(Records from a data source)
------------------------------------------------

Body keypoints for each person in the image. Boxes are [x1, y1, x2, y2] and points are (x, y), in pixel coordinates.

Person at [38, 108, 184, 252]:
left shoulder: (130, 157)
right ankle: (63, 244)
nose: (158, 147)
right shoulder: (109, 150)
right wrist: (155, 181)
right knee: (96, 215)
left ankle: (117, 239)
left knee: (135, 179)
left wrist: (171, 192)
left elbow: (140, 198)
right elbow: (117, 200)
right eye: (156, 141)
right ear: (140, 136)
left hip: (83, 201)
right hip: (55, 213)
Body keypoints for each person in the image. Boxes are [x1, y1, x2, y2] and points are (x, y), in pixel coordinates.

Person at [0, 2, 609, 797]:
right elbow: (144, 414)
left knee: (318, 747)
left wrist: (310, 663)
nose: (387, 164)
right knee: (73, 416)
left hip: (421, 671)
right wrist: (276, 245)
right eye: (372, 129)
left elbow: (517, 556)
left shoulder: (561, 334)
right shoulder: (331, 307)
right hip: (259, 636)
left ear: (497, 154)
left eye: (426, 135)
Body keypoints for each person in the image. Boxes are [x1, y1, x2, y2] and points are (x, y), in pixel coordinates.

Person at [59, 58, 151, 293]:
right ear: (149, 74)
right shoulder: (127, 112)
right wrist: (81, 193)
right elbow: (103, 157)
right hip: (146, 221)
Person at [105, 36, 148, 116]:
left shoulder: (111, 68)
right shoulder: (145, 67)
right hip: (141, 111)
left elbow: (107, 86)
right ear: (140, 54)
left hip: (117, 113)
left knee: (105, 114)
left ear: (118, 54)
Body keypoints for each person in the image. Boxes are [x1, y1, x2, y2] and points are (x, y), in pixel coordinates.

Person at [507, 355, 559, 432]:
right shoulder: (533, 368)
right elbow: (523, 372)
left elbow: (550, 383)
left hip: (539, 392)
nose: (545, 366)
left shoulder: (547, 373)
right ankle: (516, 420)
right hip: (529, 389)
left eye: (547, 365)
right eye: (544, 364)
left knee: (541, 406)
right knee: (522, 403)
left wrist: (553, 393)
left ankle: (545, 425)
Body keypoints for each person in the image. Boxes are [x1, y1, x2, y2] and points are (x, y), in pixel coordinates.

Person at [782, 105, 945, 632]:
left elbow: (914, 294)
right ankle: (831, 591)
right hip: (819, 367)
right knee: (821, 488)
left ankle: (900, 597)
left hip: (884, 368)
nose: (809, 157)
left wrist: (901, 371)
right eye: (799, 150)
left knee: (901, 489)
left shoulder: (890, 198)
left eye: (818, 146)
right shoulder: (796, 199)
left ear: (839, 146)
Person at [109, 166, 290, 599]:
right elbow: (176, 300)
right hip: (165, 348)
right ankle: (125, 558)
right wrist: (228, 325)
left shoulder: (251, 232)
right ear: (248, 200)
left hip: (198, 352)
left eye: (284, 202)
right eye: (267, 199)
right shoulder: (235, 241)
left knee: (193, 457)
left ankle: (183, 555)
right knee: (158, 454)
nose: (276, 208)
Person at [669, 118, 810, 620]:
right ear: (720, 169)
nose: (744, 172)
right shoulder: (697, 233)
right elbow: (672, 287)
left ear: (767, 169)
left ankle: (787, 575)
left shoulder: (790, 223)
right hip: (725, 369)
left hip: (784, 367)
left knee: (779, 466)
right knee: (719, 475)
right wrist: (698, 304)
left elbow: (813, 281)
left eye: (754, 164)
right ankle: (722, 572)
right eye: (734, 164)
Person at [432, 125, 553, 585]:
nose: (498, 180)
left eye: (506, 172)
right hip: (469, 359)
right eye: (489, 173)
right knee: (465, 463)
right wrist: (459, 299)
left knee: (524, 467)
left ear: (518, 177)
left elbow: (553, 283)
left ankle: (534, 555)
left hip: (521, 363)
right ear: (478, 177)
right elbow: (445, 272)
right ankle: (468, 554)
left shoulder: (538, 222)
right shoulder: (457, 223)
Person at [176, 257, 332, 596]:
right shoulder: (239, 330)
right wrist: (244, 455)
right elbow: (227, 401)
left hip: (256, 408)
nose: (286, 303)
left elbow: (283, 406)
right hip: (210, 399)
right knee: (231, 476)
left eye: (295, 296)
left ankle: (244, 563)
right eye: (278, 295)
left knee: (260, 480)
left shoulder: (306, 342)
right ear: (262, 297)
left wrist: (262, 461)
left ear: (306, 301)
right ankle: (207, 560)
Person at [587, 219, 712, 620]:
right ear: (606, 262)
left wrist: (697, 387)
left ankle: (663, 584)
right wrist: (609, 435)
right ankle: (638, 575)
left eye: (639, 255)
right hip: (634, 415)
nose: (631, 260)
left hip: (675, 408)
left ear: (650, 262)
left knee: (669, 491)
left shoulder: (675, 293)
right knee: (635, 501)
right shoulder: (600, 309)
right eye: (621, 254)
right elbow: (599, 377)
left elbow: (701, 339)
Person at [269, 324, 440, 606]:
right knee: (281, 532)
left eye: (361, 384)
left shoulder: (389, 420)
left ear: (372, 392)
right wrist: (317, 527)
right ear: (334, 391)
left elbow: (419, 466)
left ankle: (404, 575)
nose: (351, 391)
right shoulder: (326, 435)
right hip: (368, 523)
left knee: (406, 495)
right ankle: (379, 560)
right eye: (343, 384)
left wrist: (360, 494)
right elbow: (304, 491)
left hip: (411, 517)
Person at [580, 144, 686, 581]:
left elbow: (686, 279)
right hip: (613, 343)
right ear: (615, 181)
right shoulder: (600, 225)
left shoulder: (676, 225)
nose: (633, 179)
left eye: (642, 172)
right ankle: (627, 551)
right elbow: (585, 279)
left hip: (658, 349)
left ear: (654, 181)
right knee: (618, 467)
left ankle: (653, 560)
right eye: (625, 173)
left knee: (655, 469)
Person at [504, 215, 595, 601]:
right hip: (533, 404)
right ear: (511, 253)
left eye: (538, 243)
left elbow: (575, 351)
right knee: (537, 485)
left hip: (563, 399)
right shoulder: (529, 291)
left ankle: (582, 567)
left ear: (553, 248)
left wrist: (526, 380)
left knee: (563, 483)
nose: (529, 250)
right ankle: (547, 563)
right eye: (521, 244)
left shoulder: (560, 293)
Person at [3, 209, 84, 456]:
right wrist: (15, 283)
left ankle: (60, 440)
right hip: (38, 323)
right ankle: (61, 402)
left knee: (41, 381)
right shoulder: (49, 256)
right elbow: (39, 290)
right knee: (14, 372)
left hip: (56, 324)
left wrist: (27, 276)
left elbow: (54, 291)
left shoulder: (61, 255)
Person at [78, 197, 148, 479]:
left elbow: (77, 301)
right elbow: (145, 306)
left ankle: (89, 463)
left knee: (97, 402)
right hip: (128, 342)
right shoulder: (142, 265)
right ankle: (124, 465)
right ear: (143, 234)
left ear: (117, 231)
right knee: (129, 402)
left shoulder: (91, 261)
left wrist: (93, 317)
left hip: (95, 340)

------------------------------------------------

— DIRECTIONS —
Output the records in full, keeping them exactly as they are.

— REPLY —
Body keypoints for each person in the image. Boxes are [x1, y1, x2, y2] and points are (x, y), in pixel coordinates.

Person at [38, 108, 184, 252]:
left shoulder: (130, 157)
right ankle: (63, 244)
nose: (158, 147)
right shoulder: (109, 150)
right wrist: (155, 181)
right knee: (96, 215)
left ankle: (117, 239)
left knee: (135, 179)
left wrist: (171, 192)
left elbow: (140, 198)
right elbow: (117, 200)
right eye: (156, 141)
right ear: (140, 136)
left hip: (83, 201)
right hip: (55, 213)
Body keypoints for each person in the image. Boxes are [x1, y1, x2, y2] and points are (x, y), in pixel coordinates.

Person at [0, 2, 609, 797]:
right elbow: (144, 414)
left knee: (318, 747)
left wrist: (310, 663)
nose: (387, 164)
right knee: (73, 416)
left hip: (421, 671)
right wrist: (276, 245)
right eye: (372, 129)
left elbow: (517, 556)
left shoulder: (561, 334)
right shoulder: (331, 307)
right hip: (259, 636)
left ear: (497, 154)
left eye: (426, 135)
Body keypoints for each person in the image. Boxes are [x1, y1, x2, y2] and points are (x, y), in pixel coordinates.

Person at [59, 58, 151, 293]:
right ear: (149, 74)
right shoulder: (127, 112)
right wrist: (81, 193)
right elbow: (103, 157)
right hip: (146, 221)
Person at [105, 36, 148, 116]:
left shoulder: (111, 68)
right shoulder: (145, 67)
right hip: (141, 111)
left elbow: (107, 86)
right ear: (140, 54)
left hip: (117, 113)
left knee: (105, 114)
left ear: (118, 54)
Body keypoints for each person in the image. Boxes are [x1, y1, x2, y2] and points are (x, y), in pixel coordinates.

Person at [507, 355, 559, 432]:
right shoulder: (533, 368)
right elbow: (523, 372)
left elbow: (550, 383)
left hip: (539, 392)
nose: (545, 366)
left shoulder: (547, 373)
right ankle: (516, 420)
right hip: (529, 389)
left eye: (547, 365)
right eye: (544, 364)
left knee: (541, 406)
right knee: (522, 403)
left wrist: (553, 393)
left ankle: (545, 425)
Body keypoints for each person in the image. Boxes are [x1, y1, x2, y2] and points are (x, y), in pixel coordinates.

Person at [782, 105, 945, 632]:
left elbow: (914, 294)
right ankle: (831, 591)
right hip: (819, 367)
right knee: (821, 488)
left ankle: (900, 597)
left hip: (884, 368)
nose: (809, 157)
left wrist: (901, 371)
right eye: (799, 150)
left knee: (901, 489)
left shoulder: (890, 198)
left eye: (818, 146)
right shoulder: (796, 199)
left ear: (839, 146)
Person at [109, 166, 290, 599]:
right elbow: (176, 300)
right hip: (165, 348)
right ankle: (125, 558)
right wrist: (228, 325)
left shoulder: (251, 232)
right ear: (248, 200)
left hip: (198, 352)
left eye: (284, 202)
right eye: (267, 199)
right shoulder: (235, 241)
left knee: (193, 457)
left ankle: (183, 555)
right knee: (158, 454)
nose: (276, 208)
Person at [669, 118, 810, 620]:
right ear: (720, 169)
nose: (744, 172)
right shoulder: (697, 233)
right elbow: (672, 287)
left ear: (767, 169)
left ankle: (787, 575)
left shoulder: (790, 223)
right hip: (725, 369)
left hip: (784, 367)
left knee: (779, 466)
right knee: (719, 475)
right wrist: (698, 304)
left elbow: (813, 281)
left eye: (754, 164)
right ankle: (722, 572)
right eye: (734, 164)
Person at [432, 125, 553, 585]:
nose: (498, 180)
left eye: (506, 172)
right hip: (469, 359)
right eye: (489, 173)
right knee: (465, 463)
right wrist: (459, 299)
left knee: (524, 467)
left ear: (518, 177)
left elbow: (553, 283)
left ankle: (534, 555)
left hip: (521, 363)
right ear: (478, 177)
right elbow: (445, 272)
right ankle: (468, 554)
left shoulder: (538, 222)
right shoulder: (457, 223)
Person at [176, 257, 332, 596]:
right shoulder: (239, 330)
right wrist: (244, 455)
right elbow: (227, 401)
left hip: (256, 408)
nose: (286, 303)
left elbow: (283, 406)
right hip: (210, 399)
right knee: (231, 476)
left eye: (295, 296)
left ankle: (244, 563)
right eye: (278, 295)
left knee: (260, 480)
left shoulder: (306, 342)
right ear: (262, 297)
left wrist: (262, 461)
left ear: (306, 301)
right ankle: (207, 560)
Person at [587, 219, 712, 620]:
right ear: (606, 262)
left wrist: (697, 387)
left ankle: (663, 584)
right wrist: (609, 435)
right ankle: (638, 575)
left eye: (639, 255)
right hip: (634, 415)
nose: (631, 260)
left hip: (675, 408)
left ear: (650, 262)
left knee: (669, 491)
left shoulder: (675, 293)
right knee: (635, 501)
right shoulder: (600, 309)
right eye: (621, 254)
right elbow: (599, 377)
left elbow: (701, 339)
Person at [269, 324, 440, 606]:
right knee: (281, 532)
left eye: (361, 384)
left shoulder: (389, 420)
left ear: (372, 392)
right wrist: (317, 527)
right ear: (334, 391)
left elbow: (419, 466)
left ankle: (404, 575)
nose: (351, 391)
right shoulder: (326, 435)
right hip: (368, 523)
left knee: (406, 495)
right ankle: (379, 560)
right eye: (343, 384)
left wrist: (360, 494)
right elbow: (304, 491)
left hip: (411, 517)
Person at [580, 144, 686, 581]:
left elbow: (686, 279)
right hip: (613, 343)
right ear: (615, 181)
right shoulder: (600, 225)
left shoulder: (676, 225)
nose: (633, 179)
left eye: (642, 172)
right ankle: (627, 551)
right elbow: (585, 279)
left hip: (658, 349)
left ear: (654, 181)
right knee: (618, 467)
left ankle: (653, 560)
right eye: (625, 173)
left knee: (655, 469)
Person at [504, 215, 595, 601]:
right hip: (533, 404)
right ear: (511, 253)
left eye: (538, 243)
left elbow: (575, 351)
right knee: (537, 485)
left hip: (563, 399)
right shoulder: (529, 291)
left ankle: (582, 567)
left ear: (553, 248)
left wrist: (526, 380)
left knee: (563, 483)
nose: (529, 250)
right ankle: (547, 563)
right eye: (521, 244)
left shoulder: (560, 293)
Person at [3, 209, 84, 456]:
right wrist: (15, 283)
left ankle: (60, 440)
right hip: (38, 323)
right ankle: (61, 402)
left knee: (41, 381)
right shoulder: (49, 256)
right elbow: (39, 290)
right knee: (14, 372)
left hip: (56, 324)
left wrist: (27, 276)
left elbow: (54, 291)
left shoulder: (61, 255)
Person at [78, 197, 148, 479]:
left elbow: (77, 301)
right elbow: (145, 306)
left ankle: (89, 463)
left knee: (97, 402)
right hip: (128, 342)
right shoulder: (142, 265)
right ankle: (124, 465)
right ear: (143, 234)
left ear: (117, 231)
right knee: (129, 402)
left shoulder: (91, 261)
left wrist: (93, 317)
left hip: (95, 340)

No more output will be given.